Model Serving Patterns

In a previous post we have discussed in some detail the design of a machine learning platform covering model training, serving, governance and observability.

We are now going to look with more detail to model serving:

the different model consumption patterns;
technical solutions to each one;
comments on the additional complexity required by the solution to accommodate all the different patterns;

The Patterns

Online Stateless

The consumption is done on an event basis, hence the model needs to exposed behind a service, e.g. REST, gRPC. The consumer has the ownership of sending all of the necessary data for the inference operation as dictated by the API contract. Useful to obtain inferences for a single input or a batch of them. Acceptable response times are typically on the subsecond range. Each request is independent and therefore no state needs to be maintained.

online-statless

For this consumption pattern, the service exposing the model needs to be operational on a continuous basis since the service does not know in advance when consumers are going to request an inference.

In terms of scalability we are primarily interested in responding to and increased number of individual consumers and not to increases in the volume of data being passed to the service; in this pattern we assume that the consumer is interested in obtaining inferences for one/small-batch of examples. More suitable patterns should be used if a particular consumer needs to obtain inferences for arbitrarily large datasets.

Online Stateful

This consumption pattern is required for more complex scenarios where the the consumer might require some level of interactivity with the model service.

online-stateful

E.g.:

Consumer C1 makes a call to a service S asking for a recommendation;
Service S responds back with recommendation R1;
Consumer C1 is not satisfied and asks the service S to try again;
Service S answers back with a second recommendation R2;

This scenario requires some form of state persistence across calls for the different consumers.

Offline in Batches

For scenarios where it is required to perform model inference at scale, an offline batch pipeline is the best option. Obviously because we can make use of transient infrastructure to serve the inference job. This pattern also differs from the online patterns with regards to the location of the data; for the online patterns the consumer has the responsibility to send the data; whilst for offline inference we expect the data to be located at a known storage.

offline-batch

For smaller datasets, we could in theory have a consumer sending out a stream of batches to the online service but this extra logic would need to be implemented and maintained at the consumer side. Data processing frameworks like Apache Spark can easily distribute and collect the results.

The resulting inferences are then typically saved back to a storage system for later consumption by downstream applications, e.g. dashboards.

The Solution

The following diagram covers the deployment of a model to cover various consumption patterns.

solution

Assuming the GitOps is being used, whenever a new version of the model service is committed (1), the deployment against the infrastructure is performed in a declarative fashion. A thin Jenkins Pipeline (2) is triggered that renders kubernetes objects, runs a linter and applies the changes.

Data provided:
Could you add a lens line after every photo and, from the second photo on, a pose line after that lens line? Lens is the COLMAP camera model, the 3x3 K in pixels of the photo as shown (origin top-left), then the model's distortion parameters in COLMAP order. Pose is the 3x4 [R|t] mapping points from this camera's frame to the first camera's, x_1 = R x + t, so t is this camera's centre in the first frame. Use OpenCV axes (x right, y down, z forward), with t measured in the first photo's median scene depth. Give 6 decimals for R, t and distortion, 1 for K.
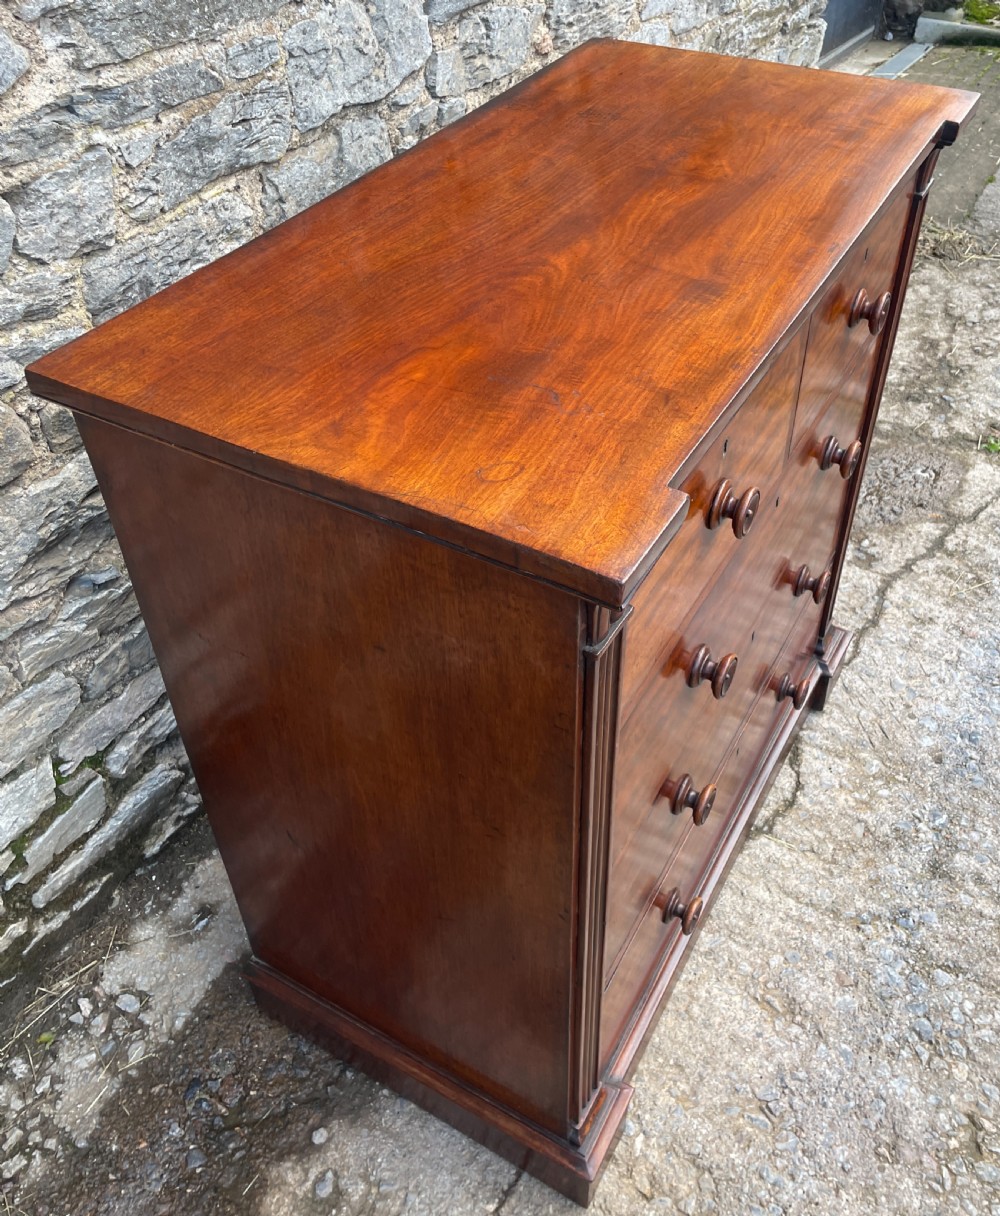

Work instructions:
A. Copy the stretch of the model serving text from "In terms of" through "arbitrarily large datasets.", renaming "scalability" as "scaling".
B. In the model serving text, what response times are typically acceptable for the online stateless pattern?
C. Carry on the model serving text from the point where it stops.
The material has no role here.

Solved tasks:
A.
In terms of scaling we are primarily interested in responding to and increased number of individual consumers and not to increases in the volume of data being passed to the service; in this pattern we assume that the consumer is interested in obtaining inferences for one/small-batch of examples. More suitable patterns should be used if a particular consumer needs to obtain inferences for arbitrarily large datasets.

B. Response times in the subsecond range.

C.
For online serving (3) a Seldon Deployment object is deployed, consisting of:

An inference pipeline, that wraps the model, behind a service;
A real time dashboard with relevant metrics;
(Optionally) an explainer to support model interpretability;

The model should be located at a model registry (4) that takes care of versioning and metadata management.

Seldon is a model serving framework that supports model deployment on a Kubernetes cluster. It allows for the creation of inference graphs, where each step runs as a different container.

Every graph has a model orchestration pod at the top with a standardized API contract for both REST and gRPC. When it receives a request (or a batch of requests) it then triggers the execution of the graph. The of the wiring between the steps is handled by Seldon.

It also leverages Kubernetes’s inherent scalability to create replicas of the service to cope with peaks in the number of requests.

In parallel to this deployment, a offline batch pipeline (6) should also be available, to perform the following tasks:

read a batch of the data, e.g. one month;
extract relevant features from the data;
uses one or more models to score data offline;
writes the results back to storage;

Notes that this might require some integration work if model wasn’t trained via Spark API, as the libraries with the relevant APIs to load the model into memory must be available on every node;

This pipeline exposes the model inference results as additional columns that can be posteriorly consumed by other applications; The deployment of the batch pipeline must also be supported by orchestration logic (5) to trigger the execution of the pipeline with the right configurations.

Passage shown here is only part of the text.